Members of the Global Holcim Awards jury 2021
The independent jury that evaluated the projects at the global level was chaired by Hashim Sarkis (Dean of the School of Architecture & Planning, Massachusetts Institute of Technology, Cambridge, MA, USA). The jury included Angelo Bucci (spbr arquitetos and Professor of Building Design, Universidade de São Paulo, Brazil), Bruce Gibbons (Thornton Tomasetti, USA), Anne Lacaton (Lacaton & Vassal Architectes, France), and Mun Summ Wong (WOHA, Singapore).
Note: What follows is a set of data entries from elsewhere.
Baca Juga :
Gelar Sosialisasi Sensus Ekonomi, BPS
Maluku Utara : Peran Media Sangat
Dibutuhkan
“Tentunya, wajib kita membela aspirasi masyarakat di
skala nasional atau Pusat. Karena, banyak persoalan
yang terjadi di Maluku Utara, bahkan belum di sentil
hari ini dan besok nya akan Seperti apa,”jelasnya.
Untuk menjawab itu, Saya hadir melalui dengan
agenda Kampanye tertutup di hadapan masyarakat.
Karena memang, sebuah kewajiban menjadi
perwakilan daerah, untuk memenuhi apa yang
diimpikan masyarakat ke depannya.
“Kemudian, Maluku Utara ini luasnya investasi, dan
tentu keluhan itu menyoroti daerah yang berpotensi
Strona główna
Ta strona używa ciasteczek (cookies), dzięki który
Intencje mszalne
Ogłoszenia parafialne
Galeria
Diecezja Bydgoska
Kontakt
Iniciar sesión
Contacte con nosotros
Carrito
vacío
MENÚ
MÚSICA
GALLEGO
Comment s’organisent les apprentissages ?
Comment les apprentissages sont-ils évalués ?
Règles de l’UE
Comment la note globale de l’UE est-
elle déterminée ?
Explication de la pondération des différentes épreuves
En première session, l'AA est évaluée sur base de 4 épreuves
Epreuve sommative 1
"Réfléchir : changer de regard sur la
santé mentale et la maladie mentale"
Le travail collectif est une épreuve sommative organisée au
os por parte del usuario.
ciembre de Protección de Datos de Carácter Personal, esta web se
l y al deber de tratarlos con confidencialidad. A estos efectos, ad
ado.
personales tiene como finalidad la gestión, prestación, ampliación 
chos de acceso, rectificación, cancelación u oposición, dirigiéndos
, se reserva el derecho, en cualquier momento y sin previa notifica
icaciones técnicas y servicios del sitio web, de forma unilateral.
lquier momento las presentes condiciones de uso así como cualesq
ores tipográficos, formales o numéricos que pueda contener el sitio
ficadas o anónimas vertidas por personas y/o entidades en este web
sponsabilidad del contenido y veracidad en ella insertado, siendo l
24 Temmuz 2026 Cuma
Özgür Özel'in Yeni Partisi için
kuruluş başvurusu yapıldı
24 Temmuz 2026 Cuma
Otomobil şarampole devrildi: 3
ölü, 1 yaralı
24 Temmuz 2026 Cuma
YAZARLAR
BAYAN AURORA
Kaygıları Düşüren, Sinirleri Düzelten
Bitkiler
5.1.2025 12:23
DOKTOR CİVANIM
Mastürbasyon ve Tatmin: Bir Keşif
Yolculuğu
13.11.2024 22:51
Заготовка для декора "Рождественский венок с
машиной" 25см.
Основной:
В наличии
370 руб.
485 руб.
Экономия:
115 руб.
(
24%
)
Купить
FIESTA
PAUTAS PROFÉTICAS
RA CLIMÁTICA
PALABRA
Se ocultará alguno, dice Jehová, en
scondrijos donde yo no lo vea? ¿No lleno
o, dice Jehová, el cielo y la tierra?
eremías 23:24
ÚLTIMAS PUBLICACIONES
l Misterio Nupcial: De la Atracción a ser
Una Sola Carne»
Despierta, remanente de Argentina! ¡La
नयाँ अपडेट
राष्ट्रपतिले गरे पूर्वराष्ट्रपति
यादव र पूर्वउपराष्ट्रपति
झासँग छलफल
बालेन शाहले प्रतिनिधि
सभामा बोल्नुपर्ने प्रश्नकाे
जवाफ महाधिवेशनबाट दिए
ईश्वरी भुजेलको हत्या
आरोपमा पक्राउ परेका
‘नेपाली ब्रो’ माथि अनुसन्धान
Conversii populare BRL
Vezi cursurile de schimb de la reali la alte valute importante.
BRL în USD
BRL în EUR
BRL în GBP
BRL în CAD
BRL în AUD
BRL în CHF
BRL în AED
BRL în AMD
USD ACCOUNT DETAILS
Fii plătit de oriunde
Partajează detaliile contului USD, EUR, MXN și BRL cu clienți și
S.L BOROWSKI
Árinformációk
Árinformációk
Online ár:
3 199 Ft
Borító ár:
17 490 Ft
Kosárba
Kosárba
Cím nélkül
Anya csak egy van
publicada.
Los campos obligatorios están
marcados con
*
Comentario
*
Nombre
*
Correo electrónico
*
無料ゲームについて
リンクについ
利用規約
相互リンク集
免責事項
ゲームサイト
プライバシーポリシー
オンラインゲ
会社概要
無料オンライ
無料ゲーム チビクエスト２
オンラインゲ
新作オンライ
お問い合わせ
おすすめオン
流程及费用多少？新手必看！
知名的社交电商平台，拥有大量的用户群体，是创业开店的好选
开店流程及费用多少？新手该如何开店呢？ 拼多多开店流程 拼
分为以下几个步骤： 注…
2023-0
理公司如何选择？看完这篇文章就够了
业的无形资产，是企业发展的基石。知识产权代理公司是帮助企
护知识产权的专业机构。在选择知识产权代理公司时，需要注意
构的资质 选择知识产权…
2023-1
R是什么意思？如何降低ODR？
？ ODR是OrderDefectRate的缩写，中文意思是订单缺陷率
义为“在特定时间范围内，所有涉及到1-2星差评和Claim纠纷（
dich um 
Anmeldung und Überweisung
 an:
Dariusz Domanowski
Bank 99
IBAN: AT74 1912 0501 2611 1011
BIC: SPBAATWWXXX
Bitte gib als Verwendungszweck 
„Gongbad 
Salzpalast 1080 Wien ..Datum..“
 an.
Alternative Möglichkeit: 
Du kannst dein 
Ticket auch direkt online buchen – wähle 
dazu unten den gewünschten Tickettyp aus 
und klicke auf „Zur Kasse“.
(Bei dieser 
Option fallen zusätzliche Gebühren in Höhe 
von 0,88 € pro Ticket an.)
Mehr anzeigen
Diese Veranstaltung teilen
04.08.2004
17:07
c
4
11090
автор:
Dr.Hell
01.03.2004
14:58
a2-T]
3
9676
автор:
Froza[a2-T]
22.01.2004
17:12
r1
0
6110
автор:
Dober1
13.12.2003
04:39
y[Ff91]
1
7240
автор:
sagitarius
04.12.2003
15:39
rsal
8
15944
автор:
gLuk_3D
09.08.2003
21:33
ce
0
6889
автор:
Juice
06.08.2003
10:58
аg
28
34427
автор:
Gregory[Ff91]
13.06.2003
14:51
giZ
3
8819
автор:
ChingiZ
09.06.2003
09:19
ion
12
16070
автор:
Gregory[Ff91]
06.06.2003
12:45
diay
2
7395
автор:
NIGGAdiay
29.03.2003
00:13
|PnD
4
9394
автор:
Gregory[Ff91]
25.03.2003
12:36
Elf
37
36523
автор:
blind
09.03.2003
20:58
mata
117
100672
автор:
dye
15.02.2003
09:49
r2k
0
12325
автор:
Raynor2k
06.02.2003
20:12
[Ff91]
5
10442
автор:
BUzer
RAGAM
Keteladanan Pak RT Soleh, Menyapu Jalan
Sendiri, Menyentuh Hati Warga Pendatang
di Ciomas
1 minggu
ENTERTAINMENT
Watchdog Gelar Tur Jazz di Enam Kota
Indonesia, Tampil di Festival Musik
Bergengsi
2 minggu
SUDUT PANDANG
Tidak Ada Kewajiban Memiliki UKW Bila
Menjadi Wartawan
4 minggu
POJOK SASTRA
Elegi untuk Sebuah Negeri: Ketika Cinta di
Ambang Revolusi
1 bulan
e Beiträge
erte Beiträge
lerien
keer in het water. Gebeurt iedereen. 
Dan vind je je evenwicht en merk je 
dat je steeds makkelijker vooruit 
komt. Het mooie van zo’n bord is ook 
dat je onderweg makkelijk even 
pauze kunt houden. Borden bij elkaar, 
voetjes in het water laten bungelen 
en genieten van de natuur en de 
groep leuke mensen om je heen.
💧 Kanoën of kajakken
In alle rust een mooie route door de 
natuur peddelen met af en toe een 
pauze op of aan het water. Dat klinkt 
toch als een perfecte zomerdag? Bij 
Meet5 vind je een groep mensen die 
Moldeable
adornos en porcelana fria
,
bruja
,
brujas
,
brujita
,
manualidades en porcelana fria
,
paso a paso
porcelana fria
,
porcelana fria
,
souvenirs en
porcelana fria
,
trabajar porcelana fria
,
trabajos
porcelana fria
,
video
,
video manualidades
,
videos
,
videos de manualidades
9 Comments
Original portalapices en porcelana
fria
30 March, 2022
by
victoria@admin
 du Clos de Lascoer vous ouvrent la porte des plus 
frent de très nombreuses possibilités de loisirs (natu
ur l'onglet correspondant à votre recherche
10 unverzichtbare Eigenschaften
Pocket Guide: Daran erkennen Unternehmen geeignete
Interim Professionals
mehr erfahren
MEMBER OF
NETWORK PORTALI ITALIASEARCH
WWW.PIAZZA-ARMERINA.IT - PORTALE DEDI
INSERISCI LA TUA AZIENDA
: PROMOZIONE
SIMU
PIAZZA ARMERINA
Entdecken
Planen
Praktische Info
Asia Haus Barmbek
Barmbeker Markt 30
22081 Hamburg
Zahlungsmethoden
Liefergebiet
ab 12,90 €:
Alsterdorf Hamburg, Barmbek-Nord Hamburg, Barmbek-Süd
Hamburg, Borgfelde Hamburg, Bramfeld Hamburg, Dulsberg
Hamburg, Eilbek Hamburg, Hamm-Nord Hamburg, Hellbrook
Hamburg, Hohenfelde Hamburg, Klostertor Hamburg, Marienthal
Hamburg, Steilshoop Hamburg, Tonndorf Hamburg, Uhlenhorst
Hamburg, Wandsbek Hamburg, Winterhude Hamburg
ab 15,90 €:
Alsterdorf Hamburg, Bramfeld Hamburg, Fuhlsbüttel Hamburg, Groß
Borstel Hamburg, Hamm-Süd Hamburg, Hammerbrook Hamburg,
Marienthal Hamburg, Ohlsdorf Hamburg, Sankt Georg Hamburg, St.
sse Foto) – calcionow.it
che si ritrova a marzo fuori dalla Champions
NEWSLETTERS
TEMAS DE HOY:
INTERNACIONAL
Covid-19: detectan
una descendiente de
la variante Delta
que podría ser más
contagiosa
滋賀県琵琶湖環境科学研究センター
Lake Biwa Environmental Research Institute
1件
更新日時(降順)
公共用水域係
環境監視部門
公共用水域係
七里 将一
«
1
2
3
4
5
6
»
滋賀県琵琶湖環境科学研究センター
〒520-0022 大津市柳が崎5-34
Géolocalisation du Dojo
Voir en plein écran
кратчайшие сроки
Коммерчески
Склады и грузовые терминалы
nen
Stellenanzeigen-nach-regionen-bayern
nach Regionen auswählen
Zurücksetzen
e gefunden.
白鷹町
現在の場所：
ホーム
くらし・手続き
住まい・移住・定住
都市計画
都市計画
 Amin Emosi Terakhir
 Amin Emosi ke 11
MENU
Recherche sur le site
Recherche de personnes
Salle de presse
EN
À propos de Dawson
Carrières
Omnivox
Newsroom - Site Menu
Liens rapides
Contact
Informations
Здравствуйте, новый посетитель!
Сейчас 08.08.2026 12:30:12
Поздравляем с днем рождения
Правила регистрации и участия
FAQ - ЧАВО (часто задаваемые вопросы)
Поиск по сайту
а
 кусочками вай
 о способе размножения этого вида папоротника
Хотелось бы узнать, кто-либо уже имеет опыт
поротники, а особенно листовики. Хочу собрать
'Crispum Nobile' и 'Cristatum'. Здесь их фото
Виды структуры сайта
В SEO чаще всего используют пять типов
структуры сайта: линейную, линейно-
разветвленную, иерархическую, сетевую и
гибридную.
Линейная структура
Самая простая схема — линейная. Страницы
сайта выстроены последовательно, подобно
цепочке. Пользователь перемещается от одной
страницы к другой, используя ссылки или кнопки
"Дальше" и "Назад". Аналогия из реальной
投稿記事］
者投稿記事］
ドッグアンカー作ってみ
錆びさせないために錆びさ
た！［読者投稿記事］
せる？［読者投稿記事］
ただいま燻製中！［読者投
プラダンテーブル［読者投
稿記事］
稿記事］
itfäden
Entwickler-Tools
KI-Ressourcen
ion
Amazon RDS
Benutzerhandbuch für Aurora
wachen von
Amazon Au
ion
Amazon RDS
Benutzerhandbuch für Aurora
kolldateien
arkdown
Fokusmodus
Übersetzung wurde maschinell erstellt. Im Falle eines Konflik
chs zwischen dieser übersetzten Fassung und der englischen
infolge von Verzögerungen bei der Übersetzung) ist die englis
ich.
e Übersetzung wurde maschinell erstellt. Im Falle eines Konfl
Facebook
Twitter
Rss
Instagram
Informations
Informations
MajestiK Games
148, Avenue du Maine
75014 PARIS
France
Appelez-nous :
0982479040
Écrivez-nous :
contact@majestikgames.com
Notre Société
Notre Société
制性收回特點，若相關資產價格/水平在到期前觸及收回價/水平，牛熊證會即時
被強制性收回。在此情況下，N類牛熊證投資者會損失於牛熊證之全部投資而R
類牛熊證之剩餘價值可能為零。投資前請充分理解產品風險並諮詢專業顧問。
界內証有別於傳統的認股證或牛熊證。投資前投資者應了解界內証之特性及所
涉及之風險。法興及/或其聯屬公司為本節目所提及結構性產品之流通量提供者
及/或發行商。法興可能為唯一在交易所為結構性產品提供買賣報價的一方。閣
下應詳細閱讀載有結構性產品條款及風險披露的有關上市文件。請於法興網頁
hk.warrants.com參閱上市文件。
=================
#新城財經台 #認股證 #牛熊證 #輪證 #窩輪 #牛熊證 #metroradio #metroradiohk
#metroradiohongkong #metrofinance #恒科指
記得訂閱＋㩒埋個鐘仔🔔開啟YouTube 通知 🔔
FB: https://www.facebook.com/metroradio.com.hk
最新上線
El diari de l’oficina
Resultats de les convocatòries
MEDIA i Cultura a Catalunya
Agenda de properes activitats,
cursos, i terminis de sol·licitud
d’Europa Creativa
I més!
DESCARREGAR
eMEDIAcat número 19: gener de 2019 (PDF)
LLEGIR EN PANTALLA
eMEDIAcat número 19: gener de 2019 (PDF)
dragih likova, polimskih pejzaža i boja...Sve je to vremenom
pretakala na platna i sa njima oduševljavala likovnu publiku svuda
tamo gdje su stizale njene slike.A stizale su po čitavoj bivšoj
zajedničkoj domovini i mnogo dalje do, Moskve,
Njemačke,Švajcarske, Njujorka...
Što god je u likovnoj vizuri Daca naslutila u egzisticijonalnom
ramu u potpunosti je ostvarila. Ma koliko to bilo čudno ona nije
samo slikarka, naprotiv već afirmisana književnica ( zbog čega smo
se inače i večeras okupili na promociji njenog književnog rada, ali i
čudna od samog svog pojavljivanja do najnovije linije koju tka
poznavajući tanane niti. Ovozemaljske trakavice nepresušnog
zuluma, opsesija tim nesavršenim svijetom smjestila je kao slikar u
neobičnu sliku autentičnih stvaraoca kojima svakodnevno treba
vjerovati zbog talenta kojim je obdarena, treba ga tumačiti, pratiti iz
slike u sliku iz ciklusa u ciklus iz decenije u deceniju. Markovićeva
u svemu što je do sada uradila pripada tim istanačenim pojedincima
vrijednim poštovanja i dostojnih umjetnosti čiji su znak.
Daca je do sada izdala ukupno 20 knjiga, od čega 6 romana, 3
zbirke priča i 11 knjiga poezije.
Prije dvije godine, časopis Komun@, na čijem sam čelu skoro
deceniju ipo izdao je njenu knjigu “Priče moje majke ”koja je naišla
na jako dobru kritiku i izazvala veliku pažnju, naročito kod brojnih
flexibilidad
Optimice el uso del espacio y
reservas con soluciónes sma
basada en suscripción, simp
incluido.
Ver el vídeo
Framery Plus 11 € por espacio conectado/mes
Marilyne Andersen (Professor of Sustainable Construction Technologies, EPFL Lausanne, Switzerland), Maria Atkinson AM (Green Building Council of Australia), Meisa Batayneh Maani (Maisam Architects & Engineers, Jordan), and Brinda Somaya (Somaya & Kalappa Consultants, India) represented the Board and the Academic Committee of the Foundation as additional jury members.
Holcim Awards winning projects Europe
Global Holcim Awards Gold (USD 150,000) & Holcim Awards Gold Europe (USD 100,000)
Extending the Cycle in Winterthur, Switzerland
A building addition constructed primarily of salvaged materials.
Winners: Marc Angst, Michèle Brand, Barbara Buser, Pascal Hentschel, Benjamin Poignon and Kerstin Müller, baubüro in situ, Basel, Switzerland
Holcim Awards Silver Europe (USD 50,000)
Restoring Common Ground in Prijedor, Bosnia & Herzegovina
A rehabilitation project creating space for peace-building activities.
Winners: Vernes Causevic, Project V Architecture, London, United Kingdom, and Kemal Pervanic, Most Mira, Kevljani, Bosnia & Herzegovina
Holcim Awards Bronze Europe (USD 30,000)
Towering Virtuoso in Skellefteå, Sweden
A new cultural center with a carbon-neutral profile.
Winners: Oskar Norelius and Robert Schmitz, White arkitekter, Stockholm, Sweden
Holcim Awards Acknowledgement prize Europe (USD 20,000)
Data Propelled in Hamburg, Germany
A data-driven design to achieve environmental and economic sustainability.
Winner: David Benjamin, The Living, New York, USA
Holcim Awards Acknowledgement prize Europe (USD 20,000)
Integrated Big Box in Vienna, Austria
A project promoting new sustainable design practices in the inner city of Vienna.
Winners: Jakob Dunkl, Carmen Hottinger and team, querkraft architekten, Vienna, Austria
Holcim Awards Acknowledgement prize Europe (USD 20,000)
Resource Circulation in Bordeaux, France
A visionary urban development project triggering new sustainable dynamics.
Winners: Teams of BOM, FUSO, and HAME architects, Paris, France
Holcim Awards Acknowledgement prize Europe (USD 20,000)
Rural Catalyst in Siewiller, France
A farmhouse conversion project to enhance social sustainability.